§ Supplied records:

┏━━

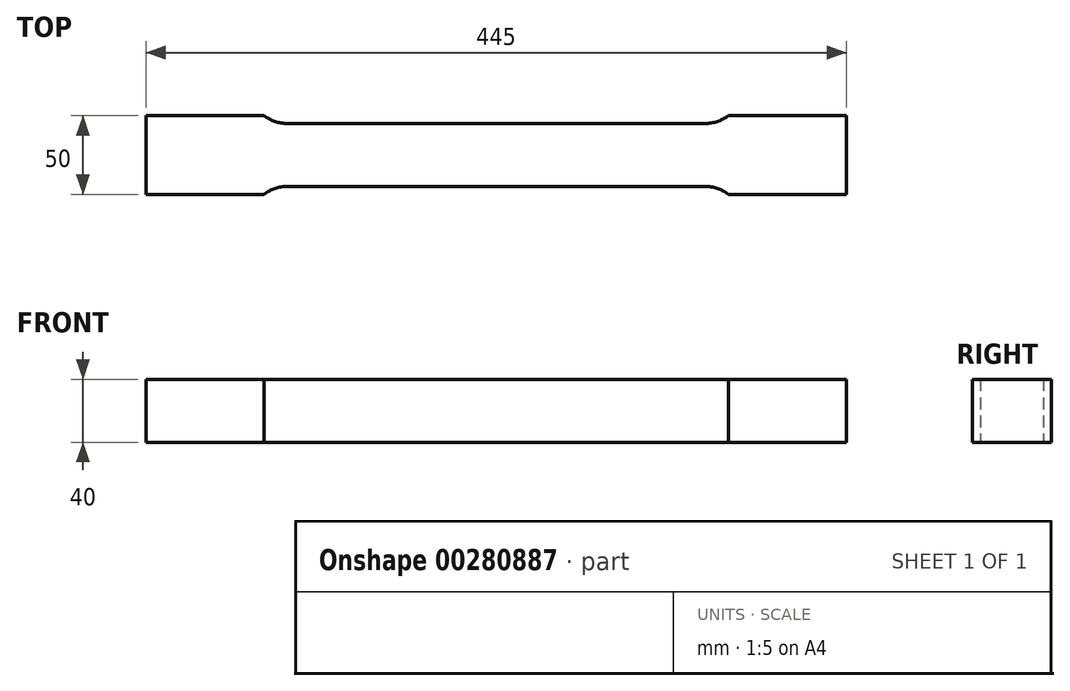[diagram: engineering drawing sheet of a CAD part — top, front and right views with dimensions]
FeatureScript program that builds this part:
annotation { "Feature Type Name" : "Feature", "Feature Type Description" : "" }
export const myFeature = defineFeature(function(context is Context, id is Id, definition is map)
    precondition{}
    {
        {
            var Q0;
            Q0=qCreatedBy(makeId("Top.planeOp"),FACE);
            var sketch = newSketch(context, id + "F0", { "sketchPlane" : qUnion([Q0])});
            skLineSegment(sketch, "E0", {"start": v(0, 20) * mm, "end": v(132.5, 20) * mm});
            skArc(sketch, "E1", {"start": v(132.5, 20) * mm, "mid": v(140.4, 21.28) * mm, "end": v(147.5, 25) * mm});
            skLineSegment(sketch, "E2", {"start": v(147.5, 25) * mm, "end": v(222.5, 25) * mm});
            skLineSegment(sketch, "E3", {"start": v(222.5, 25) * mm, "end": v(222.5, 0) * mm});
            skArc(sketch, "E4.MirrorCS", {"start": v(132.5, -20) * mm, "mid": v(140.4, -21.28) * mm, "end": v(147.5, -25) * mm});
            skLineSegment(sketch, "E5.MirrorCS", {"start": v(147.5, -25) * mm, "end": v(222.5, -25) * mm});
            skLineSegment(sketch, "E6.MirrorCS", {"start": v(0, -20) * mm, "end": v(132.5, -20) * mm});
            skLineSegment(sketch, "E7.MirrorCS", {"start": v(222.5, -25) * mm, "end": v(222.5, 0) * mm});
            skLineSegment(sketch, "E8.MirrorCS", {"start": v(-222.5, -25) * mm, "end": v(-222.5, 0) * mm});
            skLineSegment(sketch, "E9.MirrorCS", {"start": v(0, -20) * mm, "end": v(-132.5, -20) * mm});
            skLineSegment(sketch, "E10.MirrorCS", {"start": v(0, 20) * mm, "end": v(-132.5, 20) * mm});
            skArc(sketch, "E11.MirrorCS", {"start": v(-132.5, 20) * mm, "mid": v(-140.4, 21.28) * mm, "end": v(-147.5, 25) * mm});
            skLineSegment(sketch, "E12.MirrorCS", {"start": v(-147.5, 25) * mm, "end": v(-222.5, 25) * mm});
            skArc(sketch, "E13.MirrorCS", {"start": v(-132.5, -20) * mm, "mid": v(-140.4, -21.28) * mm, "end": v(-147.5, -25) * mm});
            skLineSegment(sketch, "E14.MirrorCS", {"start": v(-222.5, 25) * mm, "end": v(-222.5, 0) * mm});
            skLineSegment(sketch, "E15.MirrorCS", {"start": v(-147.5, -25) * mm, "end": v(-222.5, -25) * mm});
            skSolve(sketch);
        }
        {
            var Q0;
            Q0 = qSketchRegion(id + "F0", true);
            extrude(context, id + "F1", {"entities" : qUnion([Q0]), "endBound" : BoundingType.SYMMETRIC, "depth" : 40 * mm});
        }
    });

┗━━
┏━━

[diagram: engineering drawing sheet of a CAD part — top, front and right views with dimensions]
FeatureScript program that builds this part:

┗━━

§ What the task requires: Collect every line in the items above that contains the string "context". Case counts.

§ The reply:
export const myFeature = defineFeature(function(context is Context, id is Id, definition is map)
            var sketch = newSketch(context, id + "F0", { "sketchPlane" : qUnion([Q0])});
            extrude(context, id + "F1", {"entities" : qUnion([Q0]), "endBound" : BoundingType.SYMMETRIC, "depth" : 40 * mm});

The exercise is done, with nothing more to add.